4.    Greater flexibility for people with psychosocial disability:

“Be more inclusive. The process favours certain disabilities. While NDIA explains it’s about goals and assisting people to navigate functional impairment, it also appears to discriminate against certain groups. For example, people experiencing personality disorders. This group have some of the most complex situations and often experience significant distinction, but are often excluded from NDIS or get minimal support because of misunderstandings of the effects of PD, especially BPD.”

“Recognise that some people with mental illness need a link with a service immediately post discharge for psychosocial support and recovery support. Plans can take up to 3 months! The momentum of recovery can be lost in the waiting time. This requires some funding to allow services to support without the formal plan in place. This is a change for the worse I have seen since ndis in place.”

 

5.    Listen to the experience of families and carers:

“Listen to the carers about the requirements of the client. My wife who is the primary carer of our disabled grandson told the facilitator from the NDIS, That under the ISP, Antibacterial hand and irrigation solution were used to stop cross infection of his open stoma and bladder. The facilitator deemed the products unnecessary. The client underwent an operation to remove the source of a bacterial infection in his bladder and stoma 27/10/17 because the supply of the products was ceased by the NDIS.”

“Allow carers to be involved in the plan. They usually live with this day to day and not all individuals react, need or want the same help. It is very difficult to sit and listen to someone tell you what you need when you know what is offered isn’t appropriate. I also believe that those with the greatest need should be attended to first. There is a lot of catch up to do for some families living with significant issues.”

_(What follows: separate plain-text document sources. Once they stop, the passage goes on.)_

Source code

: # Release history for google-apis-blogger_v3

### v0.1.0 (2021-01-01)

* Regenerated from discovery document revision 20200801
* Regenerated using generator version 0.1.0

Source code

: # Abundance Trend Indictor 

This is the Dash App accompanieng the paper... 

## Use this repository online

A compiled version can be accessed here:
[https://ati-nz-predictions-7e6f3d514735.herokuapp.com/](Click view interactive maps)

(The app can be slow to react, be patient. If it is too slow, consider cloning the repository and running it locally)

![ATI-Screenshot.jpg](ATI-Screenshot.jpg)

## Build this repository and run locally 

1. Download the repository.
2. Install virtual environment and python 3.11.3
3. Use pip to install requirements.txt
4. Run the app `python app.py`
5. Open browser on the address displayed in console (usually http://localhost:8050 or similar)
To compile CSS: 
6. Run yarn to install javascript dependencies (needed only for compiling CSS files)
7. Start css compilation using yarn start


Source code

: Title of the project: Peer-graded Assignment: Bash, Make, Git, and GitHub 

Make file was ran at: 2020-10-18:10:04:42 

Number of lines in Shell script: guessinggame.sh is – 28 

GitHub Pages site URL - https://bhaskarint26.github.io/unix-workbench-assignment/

6.    Fix the issues with transport:

“The issue of transport needs to be resolved. The application of funding for transport is currently inconsistent, and poorly understood by planners.”

“The only way we can provide transport for our daughter who has challenging complex needs is to lease a car with divider from her home service provider for $1500 pcm.   Without this she would not have access to the community and in turn her behaviours would intensify. We appreciate we must contribute to her life and we do via psychiatric, special menu etc but this is cost prohibitive. She is the extreme end of transport issues but highlights how important funding needs are for this area.”

7.    Put the person first – not the system:

“To remember that we are dealing with real people’s lives and that the NDIS Planning process is not just a matter of trying to fit responses into a tick and flick process. There has to be more consideration of the “person” and what their actual needs are – not about what the system says should be appropriate for them in terms of funding.”

“How they speak and treat us. Treat with respect. We are people and one likes to come away with a good feel as regards to their meeting.”

8.    Think differently about the needs of kids with disability:

“Children under 3 years of age are missing out since the NDIS arrived in our area. Before we could access block funded services who could do early screening and support the parent to access the service system. These early intervention screening services no longer provide this service. You have to have an NDIS plan to access them. We have gone backwards in this crucial area of early intervention with young children.”